Extract provided>
*** Block opens ***

It all revolves around Directive 98/34/EC (now replaced by Directive (EU) 2015/1535). Article 8(1) of the Directive provides for a special procedure if an EU Member State intends to enact a law specifically targeting information society services. In this case, the EU Commission must be informed of the project already during the drafting stage (so-called notification procedure). Subsequently, in addition to the Commission, the other member states have the opportunity to submit their own comments within the following months, while the national legislative procedure must be suspended. The comments received must be taken into account by the legislator.

If this procedure is not followed in the case of a law subject to notification, there is a violation of EU law which leads to the inapplicability of the enacted regulation.

Ancillary copyright law legally non-existent

In his official opinion, Advocate General Gerard Hogan concludes that the law establishing the new publishers' right (Seventh Act Amending the Copyright Act) fulfils all the requirements of the obligation to notify. However, a notification procedure was never carried out. Consequently, his recommendation to the European Court of Justice is to declare the regulation inapplicable. This would also apply retroactively.

*** Block closes ***

What is expected> Can you carry on the passage about the EU notification requirement, picking up right after its final sentence? The pixel coordinate listings are separate material with no connection to the passage about the EU notification requirement.

(Pixel coordinate listings)
*** Block opens ***

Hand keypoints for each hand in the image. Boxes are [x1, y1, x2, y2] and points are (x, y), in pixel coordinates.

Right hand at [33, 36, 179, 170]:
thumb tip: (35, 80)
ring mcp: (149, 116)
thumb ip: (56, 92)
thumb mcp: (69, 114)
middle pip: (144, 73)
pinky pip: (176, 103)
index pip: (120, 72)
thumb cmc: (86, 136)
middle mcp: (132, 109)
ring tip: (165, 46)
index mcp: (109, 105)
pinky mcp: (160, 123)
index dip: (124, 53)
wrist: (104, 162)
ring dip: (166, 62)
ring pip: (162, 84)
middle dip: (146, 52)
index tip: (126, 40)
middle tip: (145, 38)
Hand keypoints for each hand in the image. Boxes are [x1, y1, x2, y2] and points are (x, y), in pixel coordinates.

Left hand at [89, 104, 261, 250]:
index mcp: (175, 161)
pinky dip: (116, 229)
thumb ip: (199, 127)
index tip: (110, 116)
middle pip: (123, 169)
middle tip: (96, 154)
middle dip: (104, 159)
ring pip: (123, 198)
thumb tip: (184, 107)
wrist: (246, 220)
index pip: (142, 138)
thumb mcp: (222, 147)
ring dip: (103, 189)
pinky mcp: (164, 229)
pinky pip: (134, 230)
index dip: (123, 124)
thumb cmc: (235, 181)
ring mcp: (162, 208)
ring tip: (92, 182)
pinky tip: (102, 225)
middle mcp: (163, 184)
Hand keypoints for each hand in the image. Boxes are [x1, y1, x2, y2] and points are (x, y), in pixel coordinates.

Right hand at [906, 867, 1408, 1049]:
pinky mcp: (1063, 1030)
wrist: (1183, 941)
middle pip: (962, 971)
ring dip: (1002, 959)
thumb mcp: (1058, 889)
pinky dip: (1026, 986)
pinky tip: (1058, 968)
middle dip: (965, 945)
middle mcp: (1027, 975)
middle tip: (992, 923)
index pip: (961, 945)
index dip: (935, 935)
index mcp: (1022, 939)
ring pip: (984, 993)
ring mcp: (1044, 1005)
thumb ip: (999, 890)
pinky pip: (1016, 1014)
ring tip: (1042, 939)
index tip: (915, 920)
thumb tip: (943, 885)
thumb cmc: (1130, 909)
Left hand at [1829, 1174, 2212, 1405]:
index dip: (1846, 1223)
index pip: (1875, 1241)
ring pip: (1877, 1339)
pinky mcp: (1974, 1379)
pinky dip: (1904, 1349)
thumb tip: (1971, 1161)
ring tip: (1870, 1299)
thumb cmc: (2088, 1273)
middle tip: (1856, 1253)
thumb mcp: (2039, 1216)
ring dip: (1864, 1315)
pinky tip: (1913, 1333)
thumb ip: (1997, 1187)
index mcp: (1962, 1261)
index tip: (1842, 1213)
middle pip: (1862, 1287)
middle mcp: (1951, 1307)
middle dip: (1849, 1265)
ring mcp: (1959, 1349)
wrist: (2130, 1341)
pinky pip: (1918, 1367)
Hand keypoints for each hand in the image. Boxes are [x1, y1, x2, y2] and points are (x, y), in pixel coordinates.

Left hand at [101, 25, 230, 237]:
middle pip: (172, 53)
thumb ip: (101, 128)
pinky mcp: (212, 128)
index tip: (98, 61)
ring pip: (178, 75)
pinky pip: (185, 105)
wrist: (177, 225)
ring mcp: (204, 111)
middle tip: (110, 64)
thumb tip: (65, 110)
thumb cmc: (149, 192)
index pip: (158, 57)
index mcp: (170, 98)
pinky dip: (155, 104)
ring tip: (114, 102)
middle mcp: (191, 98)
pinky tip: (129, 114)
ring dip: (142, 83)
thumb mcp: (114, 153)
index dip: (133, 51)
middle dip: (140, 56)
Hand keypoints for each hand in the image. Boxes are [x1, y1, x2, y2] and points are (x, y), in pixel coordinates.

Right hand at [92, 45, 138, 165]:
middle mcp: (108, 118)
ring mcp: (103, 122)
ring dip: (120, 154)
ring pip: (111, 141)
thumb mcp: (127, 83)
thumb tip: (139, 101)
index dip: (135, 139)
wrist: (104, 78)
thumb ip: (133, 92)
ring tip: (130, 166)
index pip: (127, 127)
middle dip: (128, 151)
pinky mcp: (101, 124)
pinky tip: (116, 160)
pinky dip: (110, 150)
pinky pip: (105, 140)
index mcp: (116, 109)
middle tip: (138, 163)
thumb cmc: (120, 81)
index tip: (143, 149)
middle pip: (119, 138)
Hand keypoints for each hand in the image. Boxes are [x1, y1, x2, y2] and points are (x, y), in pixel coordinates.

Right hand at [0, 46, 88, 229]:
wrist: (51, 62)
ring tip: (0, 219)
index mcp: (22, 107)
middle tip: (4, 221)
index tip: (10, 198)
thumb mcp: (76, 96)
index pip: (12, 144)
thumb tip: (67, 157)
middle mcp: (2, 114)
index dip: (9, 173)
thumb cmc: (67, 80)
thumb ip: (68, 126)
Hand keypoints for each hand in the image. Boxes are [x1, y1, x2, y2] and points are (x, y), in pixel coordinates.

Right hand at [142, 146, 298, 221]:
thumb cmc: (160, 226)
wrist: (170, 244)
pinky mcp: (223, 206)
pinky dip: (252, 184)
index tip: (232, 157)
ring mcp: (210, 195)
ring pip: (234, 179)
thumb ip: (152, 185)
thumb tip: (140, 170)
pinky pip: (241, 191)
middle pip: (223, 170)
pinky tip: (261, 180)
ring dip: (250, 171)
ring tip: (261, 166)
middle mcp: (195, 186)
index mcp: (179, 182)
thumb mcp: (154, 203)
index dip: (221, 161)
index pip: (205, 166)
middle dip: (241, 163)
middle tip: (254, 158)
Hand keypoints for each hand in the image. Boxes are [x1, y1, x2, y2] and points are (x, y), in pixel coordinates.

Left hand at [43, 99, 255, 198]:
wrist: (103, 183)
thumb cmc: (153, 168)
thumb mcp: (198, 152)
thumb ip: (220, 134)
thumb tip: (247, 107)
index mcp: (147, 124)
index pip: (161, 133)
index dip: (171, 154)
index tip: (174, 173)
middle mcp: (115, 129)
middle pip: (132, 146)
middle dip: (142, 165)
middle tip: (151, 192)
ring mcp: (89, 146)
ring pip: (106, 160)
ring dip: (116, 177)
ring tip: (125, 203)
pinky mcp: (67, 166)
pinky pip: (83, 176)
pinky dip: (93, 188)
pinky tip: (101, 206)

*** Block closes ***

Written response>
One could now dismiss the Advocate General's opinion as one of many opinions. But be informed that other experts, such as the legal expert Prof. Thomas Hoeren from the University of Münster, have already pointed out the necessity of a notification procedure. And you should also know that the judges of the European Court of Justice usually follow the opinions of their Advocates General.

The German legislator is therefore facing the ultimate embarrassment. That is because internal ministry e-mails show that it was informed of the requirements of European law at an early stage. However, driven by the concern that it would no longer be possible to complete the legislative process before the end of the legislative period, the legislator ignored it with both eyes wide open.

So when the Court of Justice buries the ancillary copyright law prospectively at the beginning of next year, the last prediction will be confirmed and one of the worst laws will come to an inglorious end. Unfortunately, this is only a small consolation given the damage it has caused so far.